Sunscreen, sunscreen, sunscreen

We’ve heard this a million times, but you really shouldn’t be shunning the SPF. The pain of a sunburn notwithstanding, unprotected sun exposure is especially bad during Ramadan as it stresses out already vulnerable skin. “If you are running errands in the morning, try to avoid the sun and walk in the shade whenever you can and, of course, always apply sunblock to your skin before you head out,” advises Treston.

The opposite of dehydration is hydration

Obviously, if you’re trying to look dewy and fresh, water should be as much a part of your skincare routine as it is part of your diet. “Load up on water and plenty of superfoods, so that you can get the maximum amount of vitamins and minerals into your body before the holy month starts. This will give your skin the best possible chance to survive the fasting period without compromising too much on how it looks,” Treston advises.

You shouldn’t just be chugging water- make sure you get the hydration you really need by incorporating it into your diet with water-rich foods like tomatoes and cucumbers. “Prior to Ramadan – aside from drinking pure, clean water – ensure you get organic hydration from fresh fruits and vegetables, too, as this will ensure toxins are flushed out,” Aislinn Koehein, a facialist at Pastels Salon in Jumeirah, said to Savoir Flair.

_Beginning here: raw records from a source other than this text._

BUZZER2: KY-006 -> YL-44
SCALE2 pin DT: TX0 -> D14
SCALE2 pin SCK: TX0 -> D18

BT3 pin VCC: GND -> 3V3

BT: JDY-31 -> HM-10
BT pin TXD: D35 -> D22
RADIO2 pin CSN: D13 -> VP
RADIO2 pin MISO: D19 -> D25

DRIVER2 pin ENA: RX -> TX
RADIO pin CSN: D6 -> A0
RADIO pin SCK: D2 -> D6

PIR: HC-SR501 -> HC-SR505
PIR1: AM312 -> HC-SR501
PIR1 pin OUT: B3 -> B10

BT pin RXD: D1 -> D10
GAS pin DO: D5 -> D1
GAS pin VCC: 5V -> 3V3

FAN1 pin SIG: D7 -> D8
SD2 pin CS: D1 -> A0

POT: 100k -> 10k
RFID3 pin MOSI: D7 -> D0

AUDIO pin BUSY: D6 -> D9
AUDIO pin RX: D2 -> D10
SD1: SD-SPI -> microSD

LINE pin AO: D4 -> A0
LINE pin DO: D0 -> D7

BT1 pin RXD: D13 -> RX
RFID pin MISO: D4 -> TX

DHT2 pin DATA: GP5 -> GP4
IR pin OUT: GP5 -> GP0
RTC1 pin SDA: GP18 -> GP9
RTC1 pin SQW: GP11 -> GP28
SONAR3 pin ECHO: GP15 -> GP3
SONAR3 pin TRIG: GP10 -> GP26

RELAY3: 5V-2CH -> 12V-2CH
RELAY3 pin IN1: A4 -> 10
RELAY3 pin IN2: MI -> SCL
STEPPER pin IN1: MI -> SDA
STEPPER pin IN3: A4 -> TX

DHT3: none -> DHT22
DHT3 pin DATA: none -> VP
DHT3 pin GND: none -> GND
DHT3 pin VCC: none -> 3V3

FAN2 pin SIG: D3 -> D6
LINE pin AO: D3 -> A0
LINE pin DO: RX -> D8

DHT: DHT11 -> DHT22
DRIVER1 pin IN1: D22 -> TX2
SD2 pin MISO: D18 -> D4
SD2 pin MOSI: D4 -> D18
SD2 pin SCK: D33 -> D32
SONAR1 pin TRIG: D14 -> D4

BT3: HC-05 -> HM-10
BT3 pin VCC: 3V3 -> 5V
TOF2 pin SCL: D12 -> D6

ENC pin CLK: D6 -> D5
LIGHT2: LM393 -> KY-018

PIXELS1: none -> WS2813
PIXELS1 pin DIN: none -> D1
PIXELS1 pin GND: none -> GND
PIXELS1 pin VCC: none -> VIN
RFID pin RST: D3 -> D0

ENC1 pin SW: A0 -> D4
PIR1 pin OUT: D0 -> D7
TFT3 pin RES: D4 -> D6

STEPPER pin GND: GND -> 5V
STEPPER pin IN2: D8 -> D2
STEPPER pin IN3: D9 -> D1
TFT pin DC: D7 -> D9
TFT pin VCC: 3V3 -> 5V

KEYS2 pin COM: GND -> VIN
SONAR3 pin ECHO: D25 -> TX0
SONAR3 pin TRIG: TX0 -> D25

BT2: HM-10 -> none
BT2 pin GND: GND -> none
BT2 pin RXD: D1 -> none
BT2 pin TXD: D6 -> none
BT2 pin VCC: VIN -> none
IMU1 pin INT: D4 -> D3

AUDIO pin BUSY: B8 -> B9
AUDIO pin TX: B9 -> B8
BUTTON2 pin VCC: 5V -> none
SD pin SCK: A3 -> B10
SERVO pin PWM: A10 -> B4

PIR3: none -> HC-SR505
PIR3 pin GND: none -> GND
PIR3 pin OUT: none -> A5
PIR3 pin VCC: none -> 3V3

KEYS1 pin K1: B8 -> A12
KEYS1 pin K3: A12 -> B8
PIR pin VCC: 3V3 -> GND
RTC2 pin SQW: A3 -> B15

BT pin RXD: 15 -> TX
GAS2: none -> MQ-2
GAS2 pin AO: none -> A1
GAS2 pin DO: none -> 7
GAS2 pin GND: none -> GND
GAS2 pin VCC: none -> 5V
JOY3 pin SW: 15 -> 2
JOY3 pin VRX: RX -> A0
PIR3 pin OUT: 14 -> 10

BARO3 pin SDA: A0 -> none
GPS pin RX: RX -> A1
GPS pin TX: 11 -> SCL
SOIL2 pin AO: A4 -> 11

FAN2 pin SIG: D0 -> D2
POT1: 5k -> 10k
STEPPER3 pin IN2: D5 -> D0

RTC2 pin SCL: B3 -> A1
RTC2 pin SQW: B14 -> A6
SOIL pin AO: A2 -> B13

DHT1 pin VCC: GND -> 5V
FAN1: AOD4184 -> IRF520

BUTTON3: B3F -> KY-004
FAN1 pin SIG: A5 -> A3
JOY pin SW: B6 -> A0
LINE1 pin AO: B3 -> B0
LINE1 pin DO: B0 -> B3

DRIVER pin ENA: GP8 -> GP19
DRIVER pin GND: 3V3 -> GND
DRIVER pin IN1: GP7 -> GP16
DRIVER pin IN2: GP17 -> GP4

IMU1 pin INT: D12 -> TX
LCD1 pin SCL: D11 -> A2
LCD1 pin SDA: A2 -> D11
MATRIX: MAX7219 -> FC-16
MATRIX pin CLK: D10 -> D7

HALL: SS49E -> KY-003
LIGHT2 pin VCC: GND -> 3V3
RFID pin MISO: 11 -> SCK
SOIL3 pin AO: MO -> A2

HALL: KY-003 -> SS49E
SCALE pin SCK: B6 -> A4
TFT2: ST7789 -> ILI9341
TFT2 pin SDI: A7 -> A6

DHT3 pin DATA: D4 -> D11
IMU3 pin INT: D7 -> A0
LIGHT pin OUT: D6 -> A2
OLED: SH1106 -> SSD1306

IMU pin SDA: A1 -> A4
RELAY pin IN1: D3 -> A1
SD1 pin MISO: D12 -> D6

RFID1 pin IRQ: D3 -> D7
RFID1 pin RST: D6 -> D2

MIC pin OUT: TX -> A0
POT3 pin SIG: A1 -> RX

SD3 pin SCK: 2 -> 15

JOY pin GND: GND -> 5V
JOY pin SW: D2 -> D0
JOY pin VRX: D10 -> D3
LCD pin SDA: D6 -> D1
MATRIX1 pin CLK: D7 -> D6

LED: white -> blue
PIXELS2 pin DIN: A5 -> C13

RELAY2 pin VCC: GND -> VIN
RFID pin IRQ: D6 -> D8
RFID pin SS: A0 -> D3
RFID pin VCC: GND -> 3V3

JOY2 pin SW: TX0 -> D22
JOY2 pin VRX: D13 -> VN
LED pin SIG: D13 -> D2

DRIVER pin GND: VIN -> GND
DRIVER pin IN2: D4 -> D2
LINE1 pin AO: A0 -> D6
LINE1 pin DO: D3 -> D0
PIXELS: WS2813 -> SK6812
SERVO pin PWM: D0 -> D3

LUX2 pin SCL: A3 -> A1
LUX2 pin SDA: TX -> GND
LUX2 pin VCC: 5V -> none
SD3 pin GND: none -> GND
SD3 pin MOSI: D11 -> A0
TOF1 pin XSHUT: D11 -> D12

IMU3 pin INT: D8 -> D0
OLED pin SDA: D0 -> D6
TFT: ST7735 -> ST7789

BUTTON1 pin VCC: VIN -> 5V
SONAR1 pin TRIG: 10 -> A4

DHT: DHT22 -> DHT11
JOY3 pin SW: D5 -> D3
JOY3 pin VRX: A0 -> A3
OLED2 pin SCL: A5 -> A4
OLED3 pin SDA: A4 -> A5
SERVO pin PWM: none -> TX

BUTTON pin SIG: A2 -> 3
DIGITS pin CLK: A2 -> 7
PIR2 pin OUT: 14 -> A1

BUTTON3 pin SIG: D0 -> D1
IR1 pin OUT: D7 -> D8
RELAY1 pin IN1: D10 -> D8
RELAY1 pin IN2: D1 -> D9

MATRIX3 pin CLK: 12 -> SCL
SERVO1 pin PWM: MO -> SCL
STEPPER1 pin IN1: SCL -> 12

Load up on the moisturizers

Sometimes, even the most avid water drinkers will experience a dry patch or two during Ramadan. When internal hydration isn’t enough, Treston suggests turning to something a bit more topical. “To take care of your skin in the run-up to Ramadan and during the month, you shouldn’t neglect it. After washing your face with lukewarm water, make sure to hydrate your skin as it has probably lost a lot of its moisture due to fasting.” If regular moisturizers just aren’t cutting it, Koehein suggests turning up the intensity on your skincare routine by adding an oil or getting a facial.

Eat smart

If nothing else, make sure you follow this tip. Jergens’ brand ambassador and skincare expert, Dr. Seema Tannous, advises fasting people on lifestyle blog Finding Beauty to include vegetables and fruits that are rich in vitamins A, B, and C into Iftar and Suhoor meals. These vitamins are nature’s skincare powerhouse and are known to fade dark spots and add a much-needed glow to the skin.

Fade dark circles with forty winks

The most common cause of dark circles? Not sleeping enough! Later than late meals and socializing often leaves people with puffy eyes and undereye circles. Tannous advises fasters to make sleep a priority this holy month.

“Ensure a proper night’s sleep – minimum 7 to 8 hours – to give your body adequate time to repair and rejuvenate during the night. During the day, use a light eye cream and try resting cool tea bags on your eyes to help soothe any dehydrated and sensitive skin around the eye area,” she says.